TASK ITEM.
Of all the lines in the entries below, give again exactly those starting at the line containing "[CQRS (Command Query" and ending at the line containing "pull out, I", both ends included, and no others.

EXTRACTED INFORMATION.
Start of Block

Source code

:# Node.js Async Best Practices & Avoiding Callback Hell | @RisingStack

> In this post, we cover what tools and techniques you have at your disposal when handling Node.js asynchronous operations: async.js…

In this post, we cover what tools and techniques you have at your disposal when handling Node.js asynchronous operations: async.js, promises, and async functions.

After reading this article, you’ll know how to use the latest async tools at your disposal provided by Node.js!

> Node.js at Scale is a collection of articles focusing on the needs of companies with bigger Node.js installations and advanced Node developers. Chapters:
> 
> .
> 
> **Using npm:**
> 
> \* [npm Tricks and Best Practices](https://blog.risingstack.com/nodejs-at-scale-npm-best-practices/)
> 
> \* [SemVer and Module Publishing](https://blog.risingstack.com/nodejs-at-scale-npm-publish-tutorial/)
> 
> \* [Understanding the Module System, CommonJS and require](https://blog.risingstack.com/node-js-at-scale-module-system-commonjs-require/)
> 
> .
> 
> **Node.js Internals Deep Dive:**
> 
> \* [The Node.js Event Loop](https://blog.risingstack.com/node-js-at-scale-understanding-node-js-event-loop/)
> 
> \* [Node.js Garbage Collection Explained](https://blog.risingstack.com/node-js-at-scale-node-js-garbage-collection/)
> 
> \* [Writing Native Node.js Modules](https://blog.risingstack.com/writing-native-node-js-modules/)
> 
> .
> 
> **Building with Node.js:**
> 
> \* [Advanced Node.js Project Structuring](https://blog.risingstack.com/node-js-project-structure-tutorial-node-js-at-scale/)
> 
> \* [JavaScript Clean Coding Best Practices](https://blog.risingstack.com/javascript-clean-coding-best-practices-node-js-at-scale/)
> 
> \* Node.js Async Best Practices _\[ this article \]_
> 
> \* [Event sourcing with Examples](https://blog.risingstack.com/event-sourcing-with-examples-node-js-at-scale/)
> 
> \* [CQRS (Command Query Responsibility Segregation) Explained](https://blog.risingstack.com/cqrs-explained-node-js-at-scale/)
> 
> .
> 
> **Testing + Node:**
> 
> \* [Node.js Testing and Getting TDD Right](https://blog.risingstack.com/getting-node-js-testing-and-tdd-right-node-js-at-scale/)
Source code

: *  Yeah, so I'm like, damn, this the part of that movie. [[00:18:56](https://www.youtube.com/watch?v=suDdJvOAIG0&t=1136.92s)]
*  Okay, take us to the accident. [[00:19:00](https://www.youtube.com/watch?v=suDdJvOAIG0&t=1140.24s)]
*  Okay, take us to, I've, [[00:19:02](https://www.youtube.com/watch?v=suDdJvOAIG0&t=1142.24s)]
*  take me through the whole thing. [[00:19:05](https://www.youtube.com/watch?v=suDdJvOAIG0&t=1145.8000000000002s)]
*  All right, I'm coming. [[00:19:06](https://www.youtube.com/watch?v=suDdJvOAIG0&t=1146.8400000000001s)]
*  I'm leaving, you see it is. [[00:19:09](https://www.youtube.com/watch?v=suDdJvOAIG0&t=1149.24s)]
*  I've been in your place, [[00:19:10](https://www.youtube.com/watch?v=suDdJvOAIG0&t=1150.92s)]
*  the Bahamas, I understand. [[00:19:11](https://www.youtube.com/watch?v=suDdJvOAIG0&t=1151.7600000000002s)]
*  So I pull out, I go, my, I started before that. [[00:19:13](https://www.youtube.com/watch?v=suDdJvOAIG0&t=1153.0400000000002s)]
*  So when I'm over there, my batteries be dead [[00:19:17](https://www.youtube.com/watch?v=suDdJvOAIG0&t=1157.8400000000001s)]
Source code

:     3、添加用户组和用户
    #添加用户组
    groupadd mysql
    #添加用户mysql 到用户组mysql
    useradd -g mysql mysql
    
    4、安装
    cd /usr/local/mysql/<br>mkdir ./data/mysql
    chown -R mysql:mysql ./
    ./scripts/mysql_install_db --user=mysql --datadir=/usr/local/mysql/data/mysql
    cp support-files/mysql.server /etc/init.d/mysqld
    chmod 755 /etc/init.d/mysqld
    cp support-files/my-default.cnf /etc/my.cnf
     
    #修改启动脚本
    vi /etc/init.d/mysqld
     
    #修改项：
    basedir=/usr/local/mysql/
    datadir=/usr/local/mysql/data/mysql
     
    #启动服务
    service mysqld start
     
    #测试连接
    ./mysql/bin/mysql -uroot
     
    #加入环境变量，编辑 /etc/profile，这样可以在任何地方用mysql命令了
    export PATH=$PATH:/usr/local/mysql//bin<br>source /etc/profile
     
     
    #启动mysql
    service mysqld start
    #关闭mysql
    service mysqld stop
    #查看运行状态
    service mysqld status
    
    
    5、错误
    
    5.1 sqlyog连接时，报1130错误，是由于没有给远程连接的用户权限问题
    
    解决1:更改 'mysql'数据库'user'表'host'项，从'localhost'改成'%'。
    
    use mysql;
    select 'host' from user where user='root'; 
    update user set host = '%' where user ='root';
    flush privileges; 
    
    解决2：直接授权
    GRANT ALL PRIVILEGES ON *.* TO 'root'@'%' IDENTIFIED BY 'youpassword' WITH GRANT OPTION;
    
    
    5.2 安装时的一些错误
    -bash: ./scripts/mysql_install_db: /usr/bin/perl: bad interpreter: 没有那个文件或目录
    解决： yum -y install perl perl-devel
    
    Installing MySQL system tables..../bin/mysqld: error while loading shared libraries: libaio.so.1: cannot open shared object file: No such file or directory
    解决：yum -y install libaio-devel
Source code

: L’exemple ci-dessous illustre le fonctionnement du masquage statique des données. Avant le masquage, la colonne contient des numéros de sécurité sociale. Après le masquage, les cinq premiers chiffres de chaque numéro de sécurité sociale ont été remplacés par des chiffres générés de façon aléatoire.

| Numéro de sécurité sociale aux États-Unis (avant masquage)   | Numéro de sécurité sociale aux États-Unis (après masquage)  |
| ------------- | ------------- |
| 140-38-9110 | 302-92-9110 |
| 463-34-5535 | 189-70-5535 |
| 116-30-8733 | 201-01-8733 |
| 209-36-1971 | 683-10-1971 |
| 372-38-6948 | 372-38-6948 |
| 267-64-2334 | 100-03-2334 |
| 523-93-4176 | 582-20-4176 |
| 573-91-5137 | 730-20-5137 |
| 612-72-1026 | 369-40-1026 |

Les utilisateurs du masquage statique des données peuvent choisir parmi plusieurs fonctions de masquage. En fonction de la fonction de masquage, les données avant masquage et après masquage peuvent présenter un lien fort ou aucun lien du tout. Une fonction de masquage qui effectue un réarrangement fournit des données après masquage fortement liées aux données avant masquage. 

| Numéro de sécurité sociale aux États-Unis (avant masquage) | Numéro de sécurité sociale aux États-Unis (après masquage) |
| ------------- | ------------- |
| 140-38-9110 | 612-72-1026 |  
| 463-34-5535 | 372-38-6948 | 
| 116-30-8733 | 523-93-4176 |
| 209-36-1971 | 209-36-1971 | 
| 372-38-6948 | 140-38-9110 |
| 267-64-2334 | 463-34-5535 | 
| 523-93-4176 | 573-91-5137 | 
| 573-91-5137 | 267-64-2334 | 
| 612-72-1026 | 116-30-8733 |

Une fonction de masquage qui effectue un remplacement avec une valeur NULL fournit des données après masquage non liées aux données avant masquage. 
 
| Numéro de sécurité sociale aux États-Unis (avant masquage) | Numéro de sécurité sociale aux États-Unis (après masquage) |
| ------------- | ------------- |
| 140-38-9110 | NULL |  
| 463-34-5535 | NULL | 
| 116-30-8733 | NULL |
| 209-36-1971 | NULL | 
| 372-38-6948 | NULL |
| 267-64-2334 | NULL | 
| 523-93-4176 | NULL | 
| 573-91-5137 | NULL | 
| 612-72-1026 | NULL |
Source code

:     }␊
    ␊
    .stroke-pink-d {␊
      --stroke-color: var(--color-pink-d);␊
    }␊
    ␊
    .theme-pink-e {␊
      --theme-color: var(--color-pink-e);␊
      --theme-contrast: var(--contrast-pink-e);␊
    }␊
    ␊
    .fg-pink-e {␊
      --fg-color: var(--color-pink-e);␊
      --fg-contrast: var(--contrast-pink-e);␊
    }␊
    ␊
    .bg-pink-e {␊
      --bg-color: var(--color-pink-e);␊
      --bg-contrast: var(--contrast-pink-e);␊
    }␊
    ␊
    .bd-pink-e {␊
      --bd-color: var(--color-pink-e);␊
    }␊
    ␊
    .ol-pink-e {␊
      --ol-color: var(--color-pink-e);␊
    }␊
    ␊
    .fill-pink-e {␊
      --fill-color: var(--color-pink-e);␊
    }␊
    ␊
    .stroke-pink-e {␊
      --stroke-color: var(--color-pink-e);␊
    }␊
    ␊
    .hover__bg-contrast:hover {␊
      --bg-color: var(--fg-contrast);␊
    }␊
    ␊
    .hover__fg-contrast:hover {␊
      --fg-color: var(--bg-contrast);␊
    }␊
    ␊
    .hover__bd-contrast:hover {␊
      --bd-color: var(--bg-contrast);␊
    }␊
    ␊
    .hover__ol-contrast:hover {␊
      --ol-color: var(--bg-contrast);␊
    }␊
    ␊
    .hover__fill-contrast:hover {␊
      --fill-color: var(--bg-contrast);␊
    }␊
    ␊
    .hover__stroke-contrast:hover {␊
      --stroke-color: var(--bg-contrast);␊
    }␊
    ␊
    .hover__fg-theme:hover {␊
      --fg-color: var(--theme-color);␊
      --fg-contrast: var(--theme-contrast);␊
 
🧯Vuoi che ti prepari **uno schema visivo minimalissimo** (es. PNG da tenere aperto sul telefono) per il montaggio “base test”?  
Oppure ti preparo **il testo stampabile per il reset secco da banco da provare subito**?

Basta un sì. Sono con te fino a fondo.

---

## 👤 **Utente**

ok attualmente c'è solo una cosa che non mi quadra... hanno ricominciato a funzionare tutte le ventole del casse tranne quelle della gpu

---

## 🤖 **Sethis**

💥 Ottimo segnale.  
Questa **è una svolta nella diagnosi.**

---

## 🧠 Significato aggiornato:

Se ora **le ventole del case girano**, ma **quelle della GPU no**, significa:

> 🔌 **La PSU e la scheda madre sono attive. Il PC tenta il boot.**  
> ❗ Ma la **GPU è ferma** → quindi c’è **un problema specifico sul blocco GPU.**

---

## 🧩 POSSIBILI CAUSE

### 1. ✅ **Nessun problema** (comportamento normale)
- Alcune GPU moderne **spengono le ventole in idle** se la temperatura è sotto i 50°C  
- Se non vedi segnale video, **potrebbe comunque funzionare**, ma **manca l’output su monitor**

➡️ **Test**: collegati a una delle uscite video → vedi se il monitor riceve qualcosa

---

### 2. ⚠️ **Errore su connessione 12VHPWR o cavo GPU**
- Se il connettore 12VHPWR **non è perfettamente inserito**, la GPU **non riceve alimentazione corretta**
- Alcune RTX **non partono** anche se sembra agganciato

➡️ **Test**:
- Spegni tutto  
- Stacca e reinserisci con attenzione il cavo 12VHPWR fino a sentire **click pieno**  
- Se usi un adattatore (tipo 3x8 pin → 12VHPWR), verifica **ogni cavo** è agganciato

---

End of Block

ANSWER.
> \* [CQRS (Command Query Responsibility Segregation) Explained](https://blog.risingstack.com/cqrs-explained-node-js-at-scale/)
> 
> .
> 
> **Testing + Node:**
> 
> \* [Node.js Testing and Getting TDD Right](https://blog.risingstack.com/getting-node-js-testing-and-tdd-right-node-js-at-scale/)
Source code

: *  Yeah, so I'm like, damn, this the part of that movie. [[00:18:56](https://www.youtube.com/watch?v=suDdJvOAIG0&t=1136.92s)]
*  Okay, take us to the accident. [[00:19:00](https://www.youtube.com/watch?v=suDdJvOAIG0&t=1140.24s)]
*  Okay, take us to, I've, [[00:19:02](https://www.youtube.com/watch?v=suDdJvOAIG0&t=1142.24s)]
*  take me through the whole thing. [[00:19:05](https://www.youtube.com/watch?v=suDdJvOAIG0&t=1145.8000000000002s)]
*  All right, I'm coming. [[00:19:06](https://www.youtube.com/watch?v=suDdJvOAIG0&t=1146.8400000000001s)]
*  I'm leaving, you see it is. [[00:19:09](https://www.youtube.com/watch?v=suDdJvOAIG0&t=1149.24s)]
*  I've been in your place, [[00:19:10](https://www.youtube.com/watch?v=suDdJvOAIG0&t=1150.92s)]
*  the Bahamas, I understand. [[00:19:11](https://www.youtube.com/watch?v=suDdJvOAIG0&t=1151.7600000000002s)]
*  So I pull out, I go, my, I started before that. [[00:19:13](https://www.youtube.com/watch?v=suDdJvOAIG0&t=1153.0400000000002s)]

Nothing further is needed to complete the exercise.